→ **YOUR GOAL**
The answer should contain every entry below, copied exactly.

Dataset entries
= = = =
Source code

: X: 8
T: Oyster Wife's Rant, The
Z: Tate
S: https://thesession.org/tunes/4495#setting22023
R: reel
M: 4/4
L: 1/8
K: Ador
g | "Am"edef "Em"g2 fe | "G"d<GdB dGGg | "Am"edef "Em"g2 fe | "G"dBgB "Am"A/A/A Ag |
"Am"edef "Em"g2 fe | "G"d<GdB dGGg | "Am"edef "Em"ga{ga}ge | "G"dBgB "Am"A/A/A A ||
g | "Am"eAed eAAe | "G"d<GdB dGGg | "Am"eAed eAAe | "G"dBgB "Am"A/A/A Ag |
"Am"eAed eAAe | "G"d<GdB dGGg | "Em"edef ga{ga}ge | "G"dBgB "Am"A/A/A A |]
= = = =
→ **ANSWER**
Source code

: X: 8
T: Oyster Wife's Rant, The
Z: Tate
S: https://thesession.org/tunes/4495#setting22023
R: reel
M: 4/4
L: 1/8
K: Ador
g | "Am"edef "Em"g2 fe | "G"d<GdB dGGg | "Am"edef "Em"g2 fe | "G"dBgB "Am"A/A/A Ag |
"Am"edef "Em"g2 fe | "G"d<GdB dGGg | "Am"edef "Em"ga{ga}ge | "G"dBgB "Am"A/A/A A ||
g | "Am"eAed eAAe | "G"d<GdB dGGg | "Am"eAed eAAe | "G"dBgB "Am"A/A/A Ag |
"Am"eAed eAAe | "G"d<GdB dGGg | "Em"edef ga{ga}ge | "G"dBgB "Am"A/A/A A |]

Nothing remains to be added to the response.